Usually it's family members who buy the bigger items but those aren't expected. I already had to scold my mother for going over-the-top but she loves it so all I can do is graciously accept. Usual gifts are little outfits, soothers, bibs and tiny, little toys, etc. People ignore the registry all the time and a mother has to be OK with that. And etiquette demands you love everything given you (oh how cute, ANOTHER Winnie the Pooh outfit/toy/whatever). And Thank You cards are a must!
 
Who cares if you don't understand WHY people have baby showers?

If we don't understand WHY something is done, then we make assumptions, which, as this thread has proved, can be wrong. Surely it's better to have an educated opinion based on facts rather than, as you say hear-say "with no real grounding in reality"?

If you don't think it's important that people understand the meaning behind baby showers, why did you explain the history of the tradition in a previous post on page 3?
 
well you seem to care or you wouldnt be getting so worked u about something that itsnt that serious. just because youve had bad comments from ur friends and family doesnt mean u can come on here and bitch about our aparent lack of understanding.

and every other country makes fun of people from the uk, its on the simpsons when ever it can be about us having bad teeth talking like idiots and drinking tea!
i dont drink tea, i have nice teeth and i dont love the queen or have a posh accent but im not bitching about it because its not important.
 
In addition to answering the question "Any ladies NOT having a baby shower?" this thread also answers the question "Is there anything hormonal pregnant women won't argue with each other about?" :wacko:

I think that people who read the OP and not just the title of the thread, can see that she isn't feeling sad that people aren't giving her lots of presents, she feels sad that her family isn't supportive of her pregnancy and that she doesn't have many friends to support her either. That's something that anyone would be sad about!

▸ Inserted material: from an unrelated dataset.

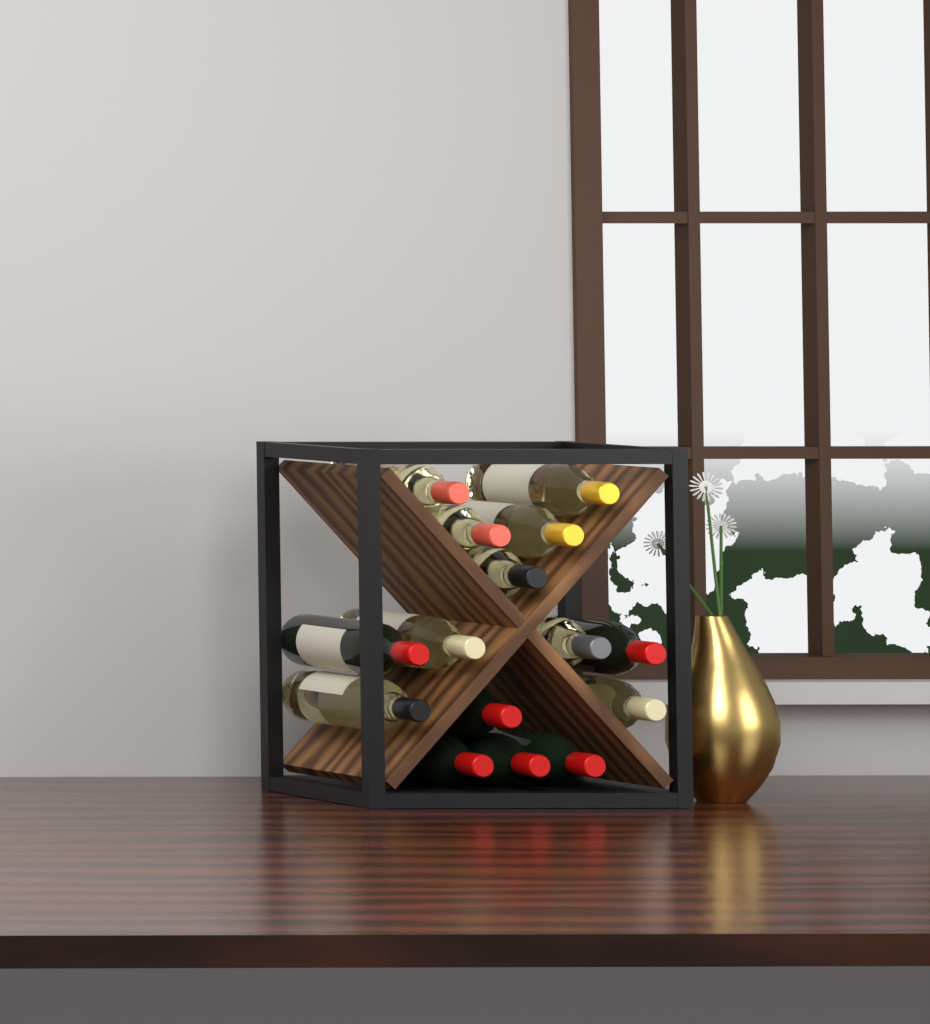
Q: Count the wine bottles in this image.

In the US baby showers are extremely common, so when you are pregnant you see stuff about showers all the time. If you have a difficult relationship with your family and don't have a lot of social support otherwise, all the stuff we see in stores and commercials and in our e-mail, etc. that references baby showers is a painful reminder of that. Sort of how people who don't have family or a good relationship with their family have a hard time during the Christmas season, or how single people often feel worse about it at Valentine's day.

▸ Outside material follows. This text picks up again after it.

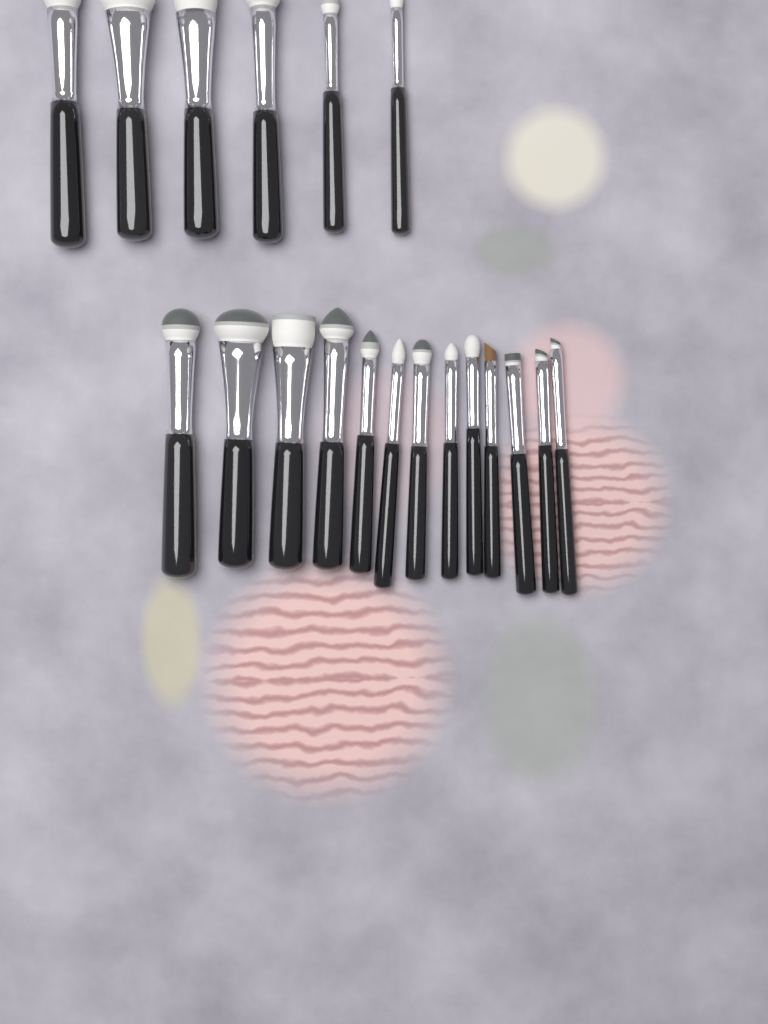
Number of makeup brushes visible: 19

I'm a little wistful about it this time around because we suffered several losses between having our youngest child and being pregnant with this baby. Our families have reacted to my pregnancy with more caution than excitement. When I see cultural references to showers I think "Awwww, I want that." and I don't mean presents, I mean I want there to be excitement and enthusiasm for my pregnancy.
 
Who cares if you don't understand WHY people have baby showers?

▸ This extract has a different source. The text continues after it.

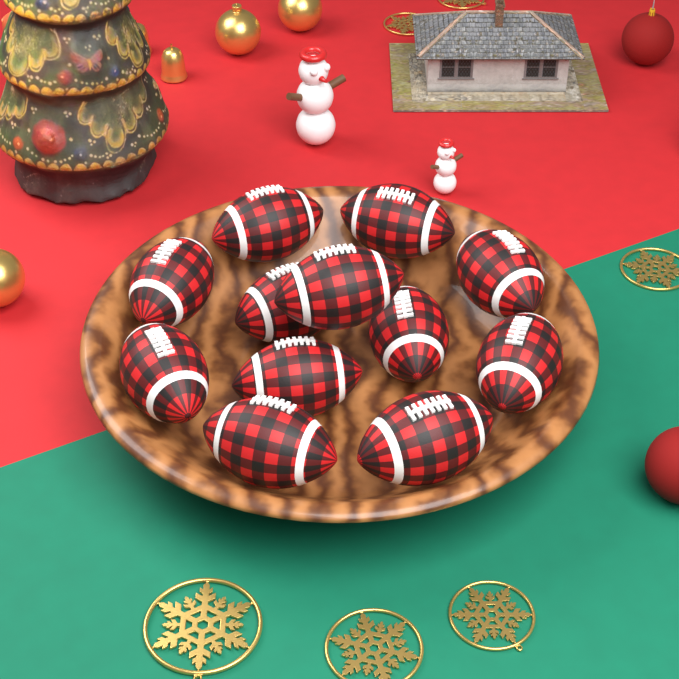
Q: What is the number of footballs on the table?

If we don't understand WHY something is done, then we make assumptions, which, as this thread has proved, can be wrong. Surely it's better to have an educated opinion based on facts rather than, as you say hear-say "with no real grounding in reality"?

If you don't think it's important that people understand the meaning behind baby showers, why did you explain the history of the tradition in a previous post on page 3?

I was trying to be informative. If the OP is feeling sad about nobody caring enough to throw a baby shower in her honor, why come along and call her rude for wanting one in the first place? Especially if you have no real understanding of the tradition beyond what you see in movies. It's not my policy to kick people when they're down.

Again, I believe everyone has the right to an opinion, but there's a time and a place for that discussion and if you want to ridicule the idea of showers then this isn't the right thread for it considering the OP was looking for support with an entirely more important issue than asking for gifts.